La mandragore
par Véronique de Lassus Saint-Geniès
Véronique de Lassus Saint-Geniès a travaillé comme scénariste pour le cinéma et la télévision. Dans ce roman, elle éclaire un pan mal connu de notre histoire : les Expositions coloniales et les « zoos humains ». Ces grands événements ont rencontré un succès phénoménal à travers toute l’Europe, de la fin du XIXe siècle au début du XXe siècle. Pour ce faire, elle place le lecteur face au parcours de deux jeunes Guadeloupéens qui, confrontés à la mandragore, devront traiter du passé et du présent.
À partir du XVe siècle, les grands navigateurs racontent à l’Europe ébahie la découverte de territoires inconnus où fleurissent des plantes merveilleuses, où vivent des animaux fantastiques et des sauvages aux mœurs étranges. Pour convaincre les rois et les incrédules, Cortès, Colomb, Vasco de Gama exhibent les preuves rapportées de leurs périlleuses expéditions : des perroquets, des singes… et des hommes. Les premiers de ceux qui, arrachés à leur vie, à leur famille, disparaîtront en Espagne, au Portugal, en France après avoir été examinés par les curieux et étudiés par les savants de la même manière que les animaux des cargaisons.
Ce type de capture brutale se poursuit à travers les siècles pour satisfaire la curiosité des puissants et répondre au besoin scientifique croissant de classer le vivant par catégorie. Ainsi en 1573, dans Des monstres et prodiges, Ambroise Paré présente côte à côte girafes, licornes et éléphants, mais aussi hermaphrodites et siamois… Qui sait si quelques « sauvages » ne rentrent pas aussi dans cette nomenclature, car « le coupeur de tête » tatoué et « l’homme léopard » (atteint de vitiligo qui crée une pigmentation irrégulière) rejoindront « la femme à barbe » et « le géant » dans ce qui deviendra un business extrêmement lucratif au XIXe siècle pour P.T. Barnum aux États-Unis.
Avec l’expansion des colonies et la volonté de promouvoir leurs richesses, le XIXe siècle voit se développer une nouvelle forme de spectacle « pédagogique » destiné au grand public : le « zoo humain ». Dans ces grandes expositions, on peut voir « des indigènes » de tous pays, dans leur cadre habituel reconstitué, se livrer à leur artisanat, à leurs danses tribales exotiques ou effrayantes. Des familles entières parquées dans des enclos, dévêtues ou déguisées pour répondre à l’attente des visiteurs qui achèteront des cartes postales en souvenir et se réjouiront d’apporter la civilisation à ces « sauvages » !

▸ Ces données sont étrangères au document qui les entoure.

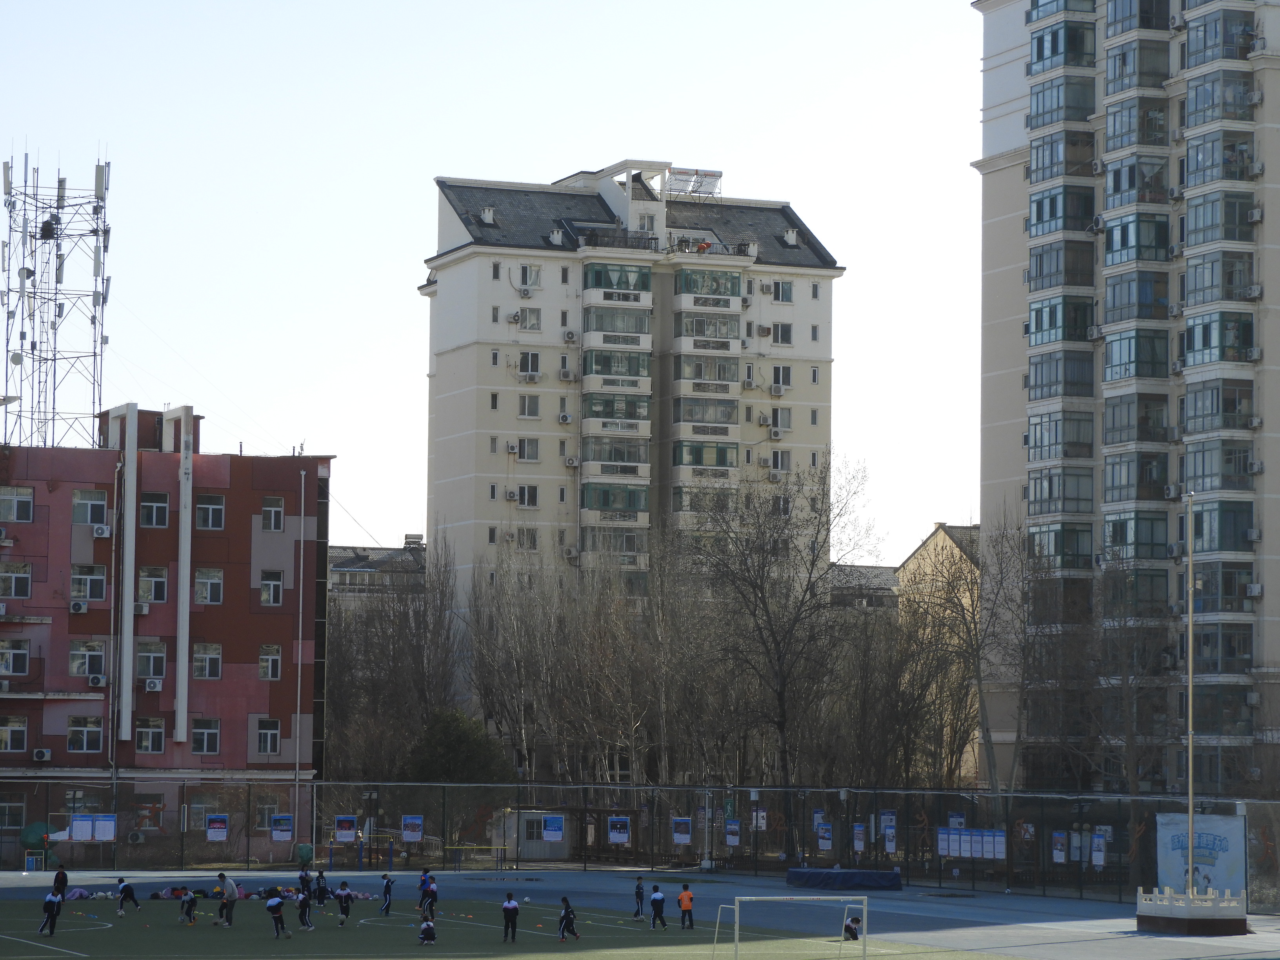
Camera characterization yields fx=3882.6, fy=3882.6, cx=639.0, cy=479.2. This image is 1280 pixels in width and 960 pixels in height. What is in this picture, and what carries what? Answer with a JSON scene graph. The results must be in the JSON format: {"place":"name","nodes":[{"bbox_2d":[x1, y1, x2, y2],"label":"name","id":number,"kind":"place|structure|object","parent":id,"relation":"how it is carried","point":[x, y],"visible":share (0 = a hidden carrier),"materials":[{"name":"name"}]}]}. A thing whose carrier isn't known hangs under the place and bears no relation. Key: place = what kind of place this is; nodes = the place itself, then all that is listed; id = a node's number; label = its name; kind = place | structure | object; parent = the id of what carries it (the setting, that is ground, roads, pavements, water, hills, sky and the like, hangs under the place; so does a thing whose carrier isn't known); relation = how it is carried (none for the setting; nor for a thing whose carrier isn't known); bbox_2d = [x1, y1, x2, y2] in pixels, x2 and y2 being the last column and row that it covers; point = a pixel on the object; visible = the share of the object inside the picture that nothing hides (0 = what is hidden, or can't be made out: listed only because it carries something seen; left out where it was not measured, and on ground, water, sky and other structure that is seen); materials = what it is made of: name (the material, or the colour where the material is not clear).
{"place":"outdoors","nodes":[
{"label":"outdoors","id":0,"kind":"place"},
{"bbox_2d":[0,407,334,867],"label":"red building","id":1,"kind":"structure","parent":0,"point":[245,520],"materials":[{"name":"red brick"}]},
{"bbox_2d":[0,800,25,829],"label":"window","id":2,"kind":"structure","parent":1,"relation":"in","point":[22,808],"materials":[{"name":"black glass"}]},
{"bbox_2d":[0,715,27,752],"label":"window","id":3,"kind":"structure","parent":1,"relation":"in","point":[19,743],"materials":[{"name":"glass"}]},
{"bbox_2d":[0,638,29,676],"label":"window","id":4,"kind":"structure","parent":1,"relation":"in","point":[19,654],"materials":[{"name":"grey glass"}]},
{"bbox_2d":[0,561,32,598],"label":"window","id":5,"kind":"structure","parent":1,"relation":"in","point":[25,584],"materials":[{"name":"grey glass"}]},
{"bbox_2d":[0,486,33,521],"label":"window","id":6,"kind":"structure","parent":1,"relation":"in","point":[25,504],"materials":[{"name":"white"}]},
{"bbox_2d":[32,747,51,761],"label":"air conditioner","id":7,"kind":"object","parent":1,"relation":"attached to","point":[40,754],"visible":0.96,"materials":[{"name":"white plastic"}]},
{"bbox_2d":[0,143,112,450],"label":"lattice tower","id":8,"kind":"structure","parent":1,"relation":"on","point":[46,359],"materials":[{"name":"metal"}]},
{"bbox_2d":[69,600,88,613],"label":"air conditioner","id":9,"kind":"object","parent":1,"relation":"attached to","point":[78,609],"visible":0.96,"materials":[{"name":"white plastic"}]},
{"bbox_2d":[66,714,103,752],"label":"window","id":10,"kind":"structure","parent":1,"relation":"in","point":[72,730],"materials":[{"name":"white"}]},
{"bbox_2d":[67,639,106,677],"label":"window","id":11,"kind":"structure","parent":1,"relation":"in","point":[99,654],"materials":[{"name":"white"}]},
{"bbox_2d":[69,564,107,601],"label":"window","id":12,"kind":"structure","parent":1,"relation":"in","point":[72,584],"materials":[{"name":"white glass"}]},
{"bbox_2d":[72,487,109,525],"label":"window","id":13,"kind":"structure","parent":1,"relation":"in","point":[102,506],"materials":[{"name":"white"}]},
{"bbox_2d":[86,674,106,686],"label":"air conditioner","id":14,"kind":"object","parent":1,"relation":"attached to","point":[93,679],"visible":0.96,"materials":[{"name":"white plastic"}]},
{"bbox_2d":[91,524,110,537],"label":"air conditioner","id":15,"kind":"object","parent":1,"relation":"attached to","point":[99,531],"visible":0.97,"materials":[{"name":"white plastic"}]},
{"bbox_2d":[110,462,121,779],"label":"pipe","id":16,"kind":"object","parent":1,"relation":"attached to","point":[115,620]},
{"bbox_2d":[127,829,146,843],"label":"air conditioner","id":17,"kind":"object","parent":1,"relation":"attached to","point":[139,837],"visible":0.97,"materials":[{"name":"white plastic"}]},
{"bbox_2d":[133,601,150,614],"label":"air conditioner","id":18,"kind":"object","parent":1,"relation":"attached to","point":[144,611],"visible":0.95,"materials":[{"name":"white plastic"}]},
{"bbox_2d":[134,716,165,753],"label":"window","id":19,"kind":"structure","parent":1,"relation":"in","point":[147,743],"materials":[{"name":"white"}]},
{"bbox_2d":[136,641,166,679],"label":"window","id":20,"kind":"structure","parent":1,"relation":"in","point":[144,654],"materials":[{"name":"glass"}]},
{"bbox_2d":[137,565,167,602],"label":"window","id":21,"kind":"structure","parent":1,"relation":"in","point":[144,582],"materials":[{"name":"white glass"}]},
{"bbox_2d":[143,677,163,691],"label":"air conditioner","id":22,"kind":"object","parent":1,"relation":"attached to","point":[155,687],"visible":0.96,"materials":[{"name":"white plastic"}]},
{"bbox_2d":[140,492,170,527],"label":"window","id":23,"kind":"structure","parent":1,"relation":"in","point":[152,506],"materials":[{"name":"glass"}]},
{"bbox_2d":[190,717,220,754],"label":"window","id":24,"kind":"structure","parent":1,"relation":"in","point":[208,732],"materials":[{"name":"grey glass"}]},
{"bbox_2d":[192,641,221,679],"label":"window","id":25,"kind":"structure","parent":1,"relation":"in","point":[202,654],"materials":[{"name":"white"}]},
{"bbox_2d":[194,567,222,604],"label":"window","id":26,"kind":"structure","parent":1,"relation":"in","point":[200,582],"materials":[{"name":"white"}]},
{"bbox_2d":[195,493,225,529],"label":"window","id":27,"kind":"structure","parent":1,"relation":"in","point":[213,506],"materials":[{"name":"glass"}]},
{"bbox_2d":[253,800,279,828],"label":"window","id":28,"kind":"structure","parent":1,"relation":"in","point":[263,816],"materials":[{"name":"grey glass"}]},
{"bbox_2d":[255,718,281,754],"label":"window","id":29,"kind":"structure","parent":1,"relation":"in","point":[268,732],"materials":[{"name":"white"}]},
{"bbox_2d":[258,644,282,680],"label":"window","id":30,"kind":"structure","parent":1,"relation":"in","point":[268,657],"materials":[{"name":"white"}]},
{"bbox_2d":[259,569,283,605],"label":"window","id":31,"kind":"structure","parent":1,"relation":"in","point":[271,587],"materials":[{"name":"grey glass"}]},
{"bbox_2d":[261,496,285,531],"label":"window","id":32,"kind":"structure","parent":1,"relation":"in","point":[279,509],"materials":[{"name":"grey glass"}]},
{"bbox_2d":[328,540,429,610],"label":"low building","id":33,"kind":"structure","parent":0,"point":[343,566],"materials":[{"name":"grey"}]},
{"bbox_2d":[0,0,995,562],"label":"sky","id":34,"kind":"structure","parent":0,"point":[560,162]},
{"bbox_2d":[416,155,847,637],"label":"apartment building","id":35,"kind":"structure","parent":0,"point":[510,412],"materials":[{"name":"beige paint"}]},
{"bbox_2d":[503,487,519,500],"label":"air conditioner","id":36,"kind":"object","parent":35,"relation":"attached to","point":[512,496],"visible":0.96,"materials":[{"name":"white plastic"}]},
{"bbox_2d":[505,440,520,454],"label":"air conditioner","id":37,"kind":"object","parent":35,"relation":"attached to","point":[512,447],"visible":0.96,"materials":[{"name":"white plastic"}]},
{"bbox_2d":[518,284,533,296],"label":"air conditioner","id":38,"kind":"object","parent":35,"relation":"attached to","point":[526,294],"visible":0.97,"materials":[{"name":"white plastic"}]},
{"bbox_2d":[516,484,538,507],"label":"window","id":39,"kind":"structure","parent":35,"relation":"in","point":[526,493],"materials":[{"name":"white"}]},
{"bbox_2d":[516,527,538,550],"label":"window","id":40,"kind":"structure","parent":35,"relation":"in","point":[531,541],"materials":[{"name":"grey glass"}]},
{"bbox_2d":[518,263,537,288],"label":"window","id":41,"kind":"structure","parent":35,"relation":"in","point":[523,278],"materials":[{"name":"white"}]},
{"bbox_2d":[516,437,540,460],"label":"window","id":42,"kind":"structure","parent":35,"relation":"in","point":[528,447],"materials":[{"name":"white"}]},
{"bbox_2d":[515,308,541,329],"label":"window","id":43,"kind":"structure","parent":35,"relation":"in","point":[518,315],"materials":[{"name":"grey glass"}]},
{"bbox_2d":[518,394,540,418],"label":"window","id":44,"kind":"structure","parent":35,"relation":"in","point":[528,410],"materials":[{"name":"white"}]},
{"bbox_2d":[518,350,540,378],"label":"window","id":45,"kind":"structure","parent":35,"relation":"in","point":[533,356],"materials":[{"name":"white"}]},
{"bbox_2d":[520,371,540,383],"label":"air conditioner","id":46,"kind":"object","parent":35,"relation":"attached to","point":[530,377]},
{"bbox_2d":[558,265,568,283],"label":"window","id":47,"kind":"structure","parent":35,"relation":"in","point":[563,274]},
{"bbox_2d":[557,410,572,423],"label":"air conditioner","id":48,"kind":"object","parent":35,"relation":"attached to","point":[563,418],"visible":0.96,"materials":[{"name":"white plastic"}]},
{"bbox_2d":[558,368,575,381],"label":"air conditioner","id":49,"kind":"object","parent":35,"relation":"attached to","point":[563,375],"visible":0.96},
{"bbox_2d":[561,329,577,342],"label":"air conditioner","id":50,"kind":"object","parent":35,"relation":"attached to","point":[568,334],"visible":0.96,"materials":[{"name":"white plastic"}]},
{"bbox_2d":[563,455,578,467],"label":"air conditioner","id":51,"kind":"object","parent":35,"relation":"attached to","point":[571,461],"visible":0.96,"materials":[{"name":"white plastic"}]},
{"bbox_2d":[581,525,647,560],"label":"balcony","id":52,"kind":"structure","parent":35,"relation":"attached to","point":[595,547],"materials":[{"name":"glass"}]},
{"bbox_2d":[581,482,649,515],"label":"balcony","id":53,"kind":"structure","parent":35,"relation":"attached to","point":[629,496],"materials":[{"name":"green glass"}]},
{"bbox_2d":[583,435,649,473],"label":"balcony","id":54,"kind":"structure","parent":35,"relation":"attached to","point":[629,458],"materials":[{"name":"glass"}]},
{"bbox_2d":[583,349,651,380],"label":"balcony","id":55,"kind":"structure","parent":35,"relation":"in","point":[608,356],"materials":[{"name":"green glass"}]},
{"bbox_2d":[583,262,651,296],"label":"balcony","id":56,"kind":"structure","parent":35,"relation":"attached to","point":[642,275],"materials":[{"name":"green glass"}]},
{"bbox_2d":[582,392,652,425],"label":"balcony","id":57,"kind":"structure","parent":35,"relation":"attached to","point":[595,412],"materials":[{"name":"green glass"}]},
{"bbox_2d":[583,304,652,340],"label":"balcony","id":58,"kind":"structure","parent":35,"relation":"in","point":[597,324],"materials":[{"name":"glass"}]},
{"bbox_2d":[667,167,723,197],"label":"solar water heater","id":59,"kind":"object","parent":35,"relation":"on","point":[716,176],"visible":0.67,"materials":[{"name":"white metal"}]},
{"bbox_2d":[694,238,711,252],"label":"person","id":60,"kind":"object","parent":35,"relation":"on","point":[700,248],"visible":0.69},
{"bbox_2d":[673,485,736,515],"label":"balcony","id":61,"kind":"structure","parent":35,"relation":"in","point":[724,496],"materials":[{"name":"glass"}]},
{"bbox_2d":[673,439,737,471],"label":"balcony","id":62,"kind":"structure","parent":35,"relation":"in","point":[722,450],"materials":[{"name":"green glass"}]},
{"bbox_2d":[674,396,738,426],"label":"balcony","id":63,"kind":"structure","parent":35,"relation":"attached to","point":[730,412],"materials":[{"name":"glass"}]},
{"bbox_2d":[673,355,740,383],"label":"balcony","id":64,"kind":"structure","parent":35,"relation":"in","point":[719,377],"materials":[{"name":"glass"}]},
{"bbox_2d":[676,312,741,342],"label":"balcony","id":65,"kind":"structure","parent":35,"relation":"in","point":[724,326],"materials":[{"name":"glass"}]},
{"bbox_2d":[676,268,742,301],"label":"balcony","id":66,"kind":"structure","parent":35,"relation":"in","point":[714,280],"materials":[{"name":"green glass"}]},
{"bbox_2d":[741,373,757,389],"label":"air conditioner","id":67,"kind":"object","parent":35,"relation":"attached to","point":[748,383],"visible":0.96,"materials":[{"name":"white plastic"}]},
{"bbox_2d":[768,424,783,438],"label":"air conditioner","id":68,"kind":"object","parent":35,"relation":"attached to","point":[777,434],"visible":0.96,"materials":[{"name":"white"}]},
{"bbox_2d":[767,382,785,396],"label":"air conditioner","id":69,"kind":"object","parent":35,"relation":"attached to","point":[777,391],"visible":0.97,"materials":[{"name":"white plastic"}]},
{"bbox_2d":[770,449,790,471],"label":"window","id":70,"kind":"structure","parent":35,"relation":"in","point":[777,458],"materials":[{"name":"white"}]},
{"bbox_2d":[770,407,792,432],"label":"window","id":71,"kind":"structure","parent":35,"relation":"in","point":[782,418],"materials":[{"name":"white"}]},
{"bbox_2d":[770,322,792,344],"label":"window","id":72,"kind":"structure","parent":35,"relation":"in","point":[777,326],"materials":[{"name":"glass"}]},
{"bbox_2d":[771,363,792,389],"label":"window","id":73,"kind":"structure","parent":35,"relation":"in","point":[777,375],"materials":[{"name":"white"}]},
{"bbox_2d":[771,278,793,302],"label":"window","id":74,"kind":"structure","parent":35,"relation":"in","point":[777,297],"materials":[{"name":"grey glass"}]},
{"bbox_2d":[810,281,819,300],"label":"window","id":75,"kind":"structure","parent":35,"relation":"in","point":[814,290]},
{"bbox_2d":[0,869,1274,959],"label":"sports field","id":76,"kind":"structure","parent":0,"point":[923,907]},
{"bbox_2d":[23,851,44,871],"label":"trash can","id":77,"kind":"object","parent":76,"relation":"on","point":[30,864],"visible":0.96,"materials":[{"name":"blue plastic"}]},
{"bbox_2d":[38,886,63,934],"label":"person","id":78,"kind":"object","parent":76,"relation":"on","point":[51,904],"visible":0.99},
{"bbox_2d":[52,865,68,899],"label":"person","id":79,"kind":"object","parent":76,"relation":"on","point":[57,880],"visible":0.84},
{"bbox_2d":[115,877,139,915],"label":"child","id":80,"kind":"object","parent":76,"relation":"on","point":[125,886],"visible":0.99},
{"bbox_2d":[178,889,198,925],"label":"child","id":81,"kind":"object","parent":76,"relation":"on","point":[189,904],"visible":0.99},
{"bbox_2d":[215,872,239,926],"label":"person","id":82,"kind":"object","parent":76,"relation":"on","point":[229,888],"visible":0.99},
{"bbox_2d":[265,887,290,937],"label":"person","id":83,"kind":"object","parent":76,"relation":"on","point":[277,904],"visible":0.99},
{"bbox_2d":[295,880,314,929],"label":"child","id":84,"kind":"object","parent":76,"relation":"on","point":[303,920],"visible":0.98},
{"bbox_2d":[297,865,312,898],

Mais comment ces familles sont-elles arrivées là ? Ont-elles seulement compris ce qui les attendait avant de se retrouver derrière un grillage au Jardin d’Acclimatation à Paris ? Combien de ces déracinés ont pu rentrer dans leur pays d’origine, et au prix de quelles souffrances ? On peut affirmer, par les photographies prises de certains de ces groupes qui diminuent au fur et à mesure des pérégrinations à travers l’Europe, que la mortalité y était importante. Mal nourris, pas assez vêtus pour supporter le froid, privés de soins et de confort, sans oublier le stress d’être exhibés.
Le décès des êtres humains exploités met-il fin à la souffrance qu’ils ont vécue, ou peut-on considérer, comme je l’ai fait dans mon roman La mandragore, que cette souffrance crie à travers le temps et l’espace jusqu’à nous ?
J’ai voulu raconter le parcours de deux jeunes Guadeloupéens pris au piège de la grande Exposition coloniale de 1907 à Paris, personnages de fiction inspirés d’éléments réels, dont le destin tragique va amener un couple contemporain sans histoire à remettre toute sa vie en question. C’est la mandragore, plante dangereuse, emblématique des romantiques allemands, Tieck, Von Arnim, Hoffmann… qui fait le lien entre le passé et le présent. L’ennui d’Olivier et les frustrations de Marianne l’attirent dans leur jardin, elle emplit leurs songes de la vision des jeunes amants antillais et leur apporte une réussite sociale qui les fragilise. Olivier ne reconnaît plus la frontière entre réel et imaginaire. Quel prix sont-ils prêts à payer l’un et l’autre pour vivre leurs rêves ?
Un roman haletant sous une apparence lisse, comme le cadre feutré d’une banlieue paisible cache des frustrations et des haines qui éclatent au grand jour à mesure que les personnages repoussent leurs propres limites jusqu’à se perdre. Une écriture très visuelle avec des références cinématographiques à Curse of the Demon (1957) de Jacques Tourneur et Américan Beauty (1999) de Sam Mendes.